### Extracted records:
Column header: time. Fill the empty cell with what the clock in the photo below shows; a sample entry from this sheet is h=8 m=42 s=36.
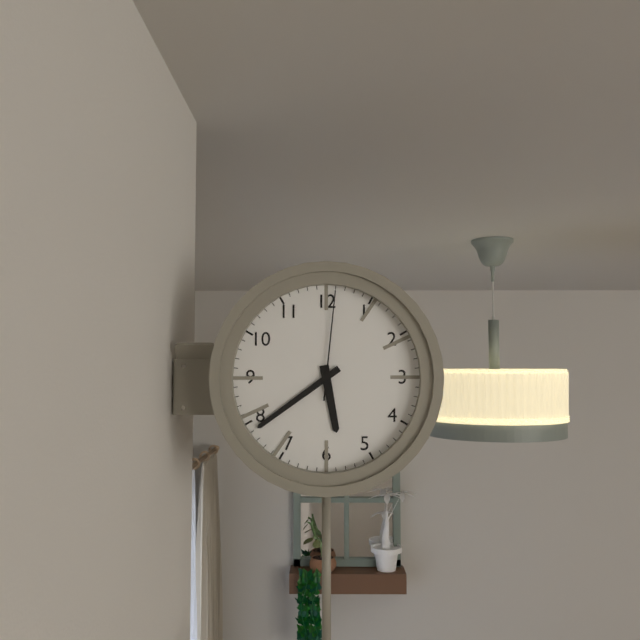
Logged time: h=5 m=39 s=1
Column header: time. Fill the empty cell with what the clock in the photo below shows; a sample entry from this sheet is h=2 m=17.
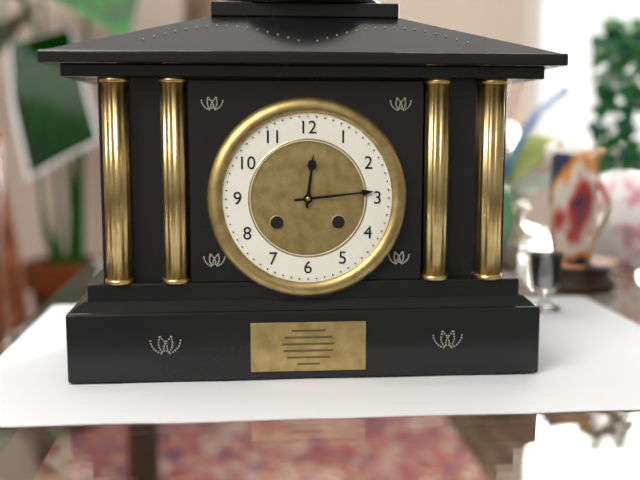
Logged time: h=12 m=14
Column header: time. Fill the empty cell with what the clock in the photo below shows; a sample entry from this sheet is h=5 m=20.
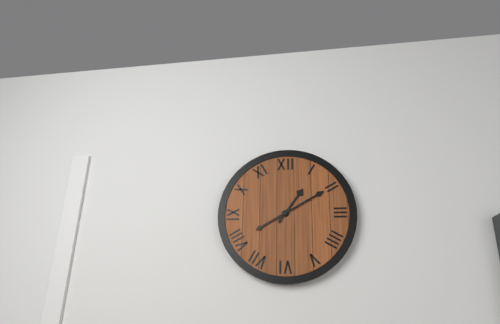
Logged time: h=1 m=10
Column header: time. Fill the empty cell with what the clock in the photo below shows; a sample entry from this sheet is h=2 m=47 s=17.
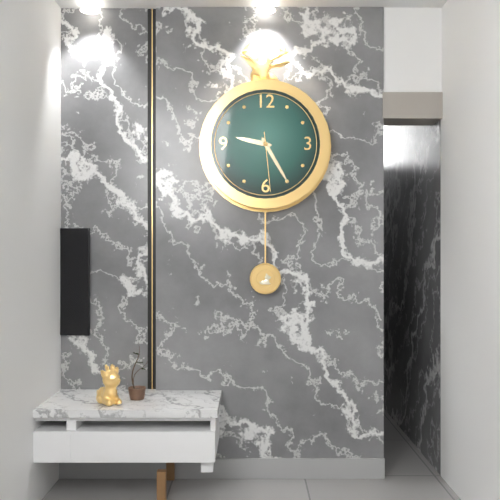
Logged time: h=9 m=25 s=29
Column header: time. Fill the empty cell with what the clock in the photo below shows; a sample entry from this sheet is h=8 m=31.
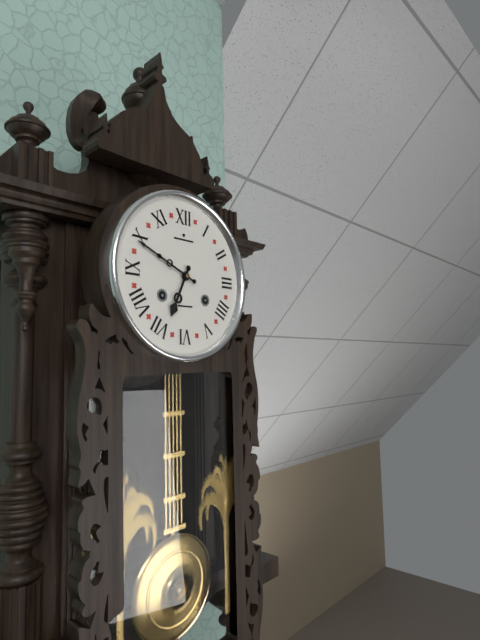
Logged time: h=6 m=49
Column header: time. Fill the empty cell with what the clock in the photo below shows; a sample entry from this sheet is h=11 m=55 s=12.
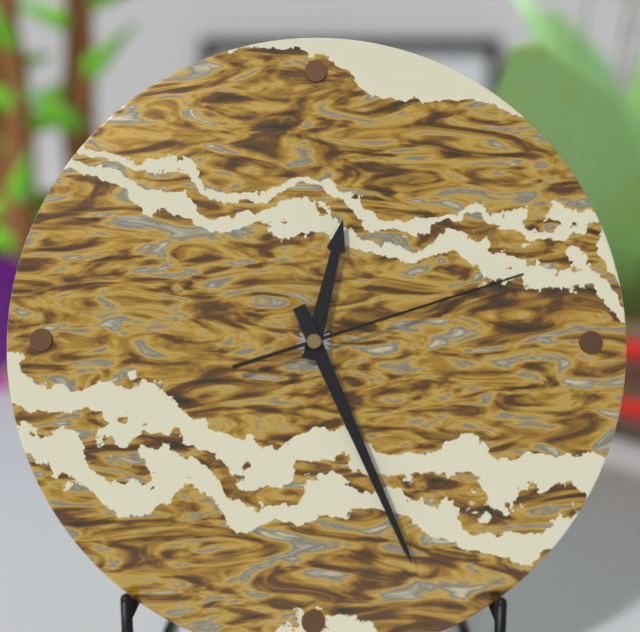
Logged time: h=12 m=26 s=12
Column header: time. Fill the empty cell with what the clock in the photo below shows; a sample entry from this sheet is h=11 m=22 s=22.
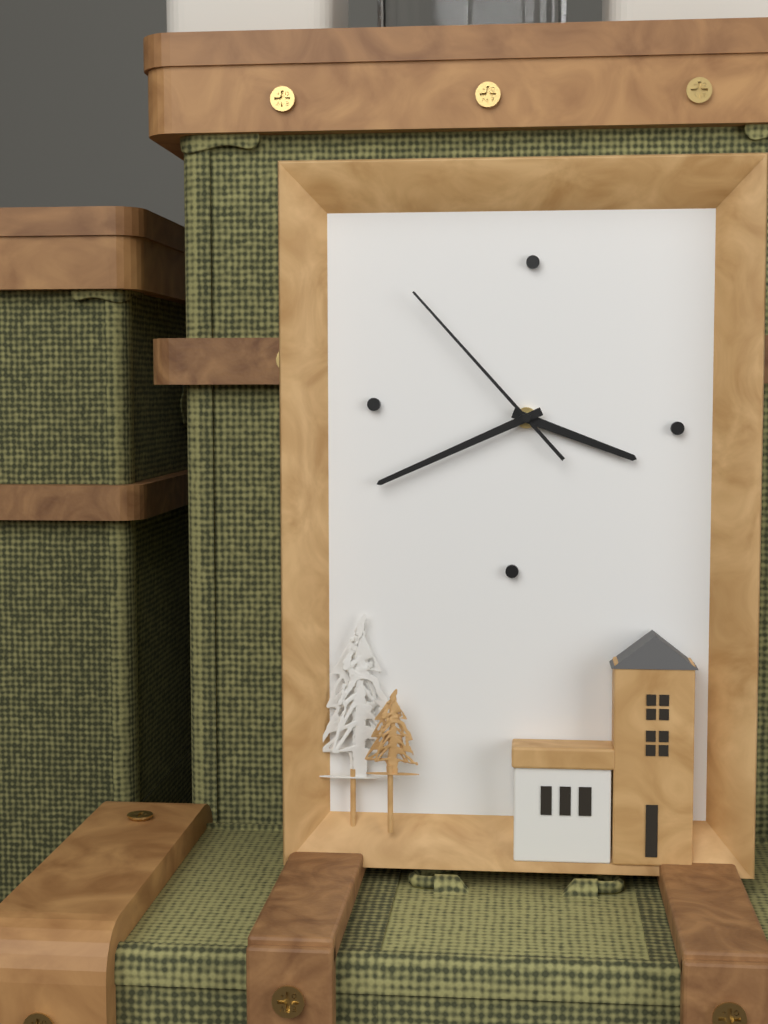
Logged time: h=3 m=41 s=53
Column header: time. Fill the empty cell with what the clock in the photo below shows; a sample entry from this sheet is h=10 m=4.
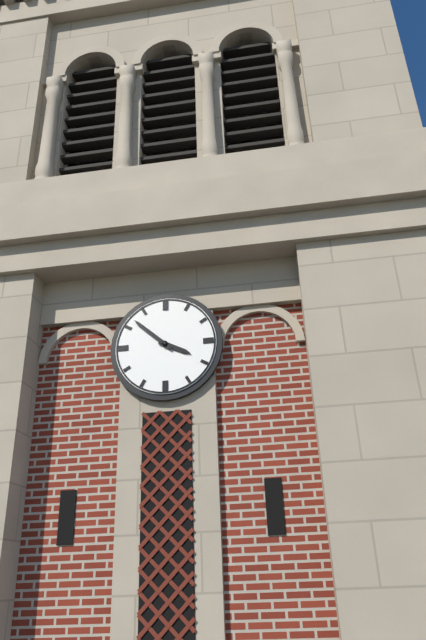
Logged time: h=3 m=52
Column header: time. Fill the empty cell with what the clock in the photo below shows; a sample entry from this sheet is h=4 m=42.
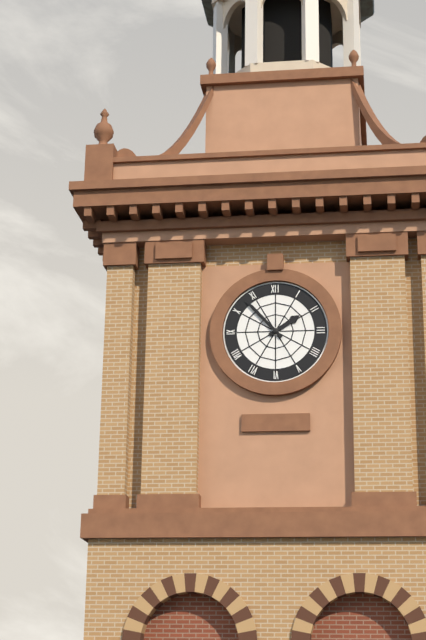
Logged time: h=1 m=53
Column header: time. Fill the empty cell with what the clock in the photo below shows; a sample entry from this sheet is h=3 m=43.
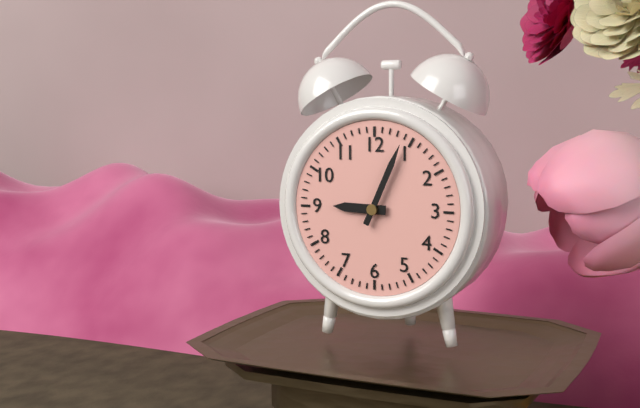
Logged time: h=9 m=4
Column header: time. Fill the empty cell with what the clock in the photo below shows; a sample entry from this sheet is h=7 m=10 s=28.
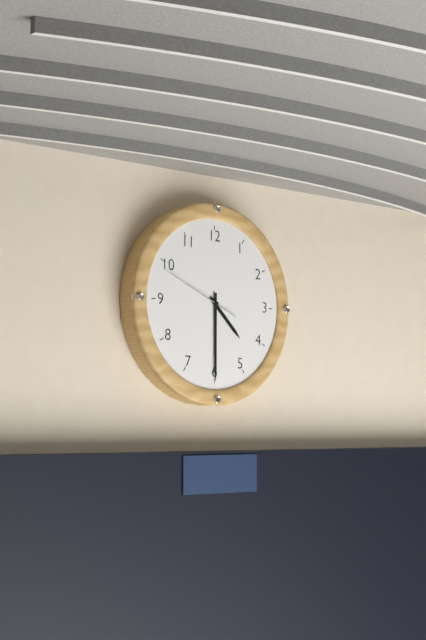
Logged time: h=4 m=30 s=49
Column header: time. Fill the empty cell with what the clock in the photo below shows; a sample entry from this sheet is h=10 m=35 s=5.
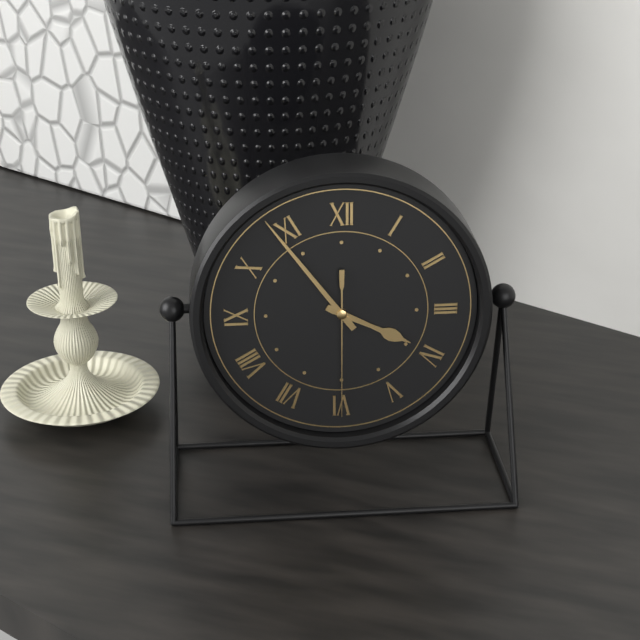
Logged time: h=3 m=54 s=30
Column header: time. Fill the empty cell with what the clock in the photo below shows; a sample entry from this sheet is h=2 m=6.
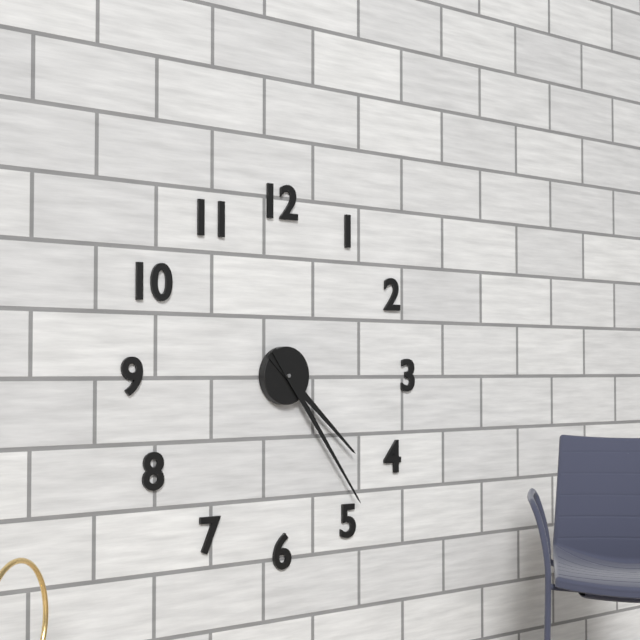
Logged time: h=4 m=24
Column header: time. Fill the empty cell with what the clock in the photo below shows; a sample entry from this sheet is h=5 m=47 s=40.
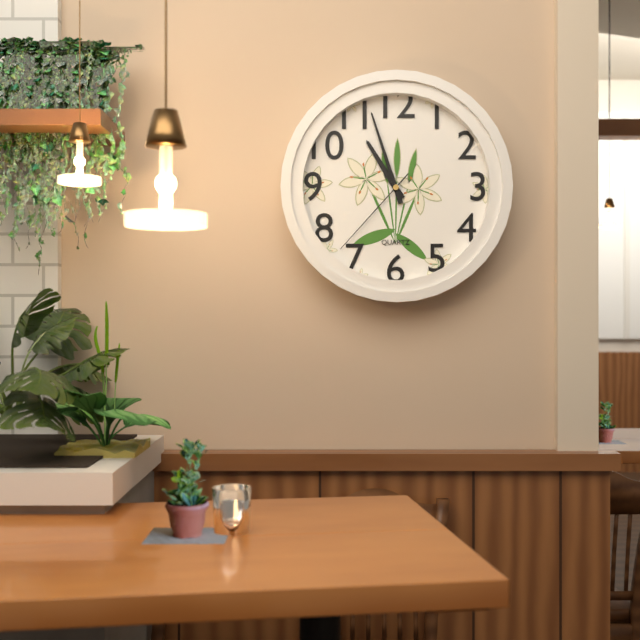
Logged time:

### SHORT EXERCISE:
Swap "Logged time" for "Recorded time" everywhere in these lines and keep everything else the same. Omit the pictures from your answer.

### CORRECT RESULT:
Column header: time. Fill the empty cell with what the clock in the photo below shows; a sample entry from this sheet is h=8 m=42 s=36.
Recorded time: h=5 m=39 s=1
Column header: time. Fill the empty cell with what the clock in the photo below shows; a sample entry from this sheet is h=2 m=17.
Recorded time: h=12 m=14
Column header: time. Fill the empty cell with what the clock in the photo below shows; a sample entry from this sheet is h=5 m=20.
Recorded time: h=1 m=10
Column header: time. Fill the empty cell with what the clock in the photo below shows; a sample entry from this sheet is h=2 m=47 s=17.
Recorded time: h=9 m=25 s=29
Column header: time. Fill the empty cell with what the clock in the photo below shows; a sample entry from this sheet is h=8 m=31.
Recorded time: h=6 m=49
Column header: time. Fill the empty cell with what the clock in the photo below shows; a sample entry from this sheet is h=11 m=55 s=12.
Recorded time: h=12 m=26 s=12
Column header: time. Fill the empty cell with what the clock in the photo below shows; a sample entry from this sheet is h=11 m=22 s=22.
Recorded time: h=3 m=41 s=53
Column header: time. Fill the empty cell with what the clock in the photo below shows; a sample entry from this sheet is h=10 m=4.
Recorded time: h=3 m=52
Column header: time. Fill the empty cell with what the clock in the photo below shows; a sample entry from this sheet is h=4 m=42.
Recorded time: h=1 m=53
Column header: time. Fill the empty cell with what the clock in the photo below shows; a sample entry from this sheet is h=3 m=43.
Recorded time: h=9 m=4
Column header: time. Fill the empty cell with what the clock in the photo below shows; a sample entry from this sheet is h=7 m=10 s=28.
Recorded time: h=4 m=30 s=49
Column header: time. Fill the empty cell with what the clock in the photo below shows; a sample entry from this sheet is h=10 m=35 s=5.
Recorded time: h=3 m=54 s=30
Column header: time. Fill the empty cell with what the clock in the photo below shows; a sample entry from this sheet is h=2 m=6.
Recorded time: h=4 m=24
Column header: time. Fill the empty cell with what the clock in the photo below shows; a sample entry from this sheet is h=5 m=47 s=40.
Recorded time:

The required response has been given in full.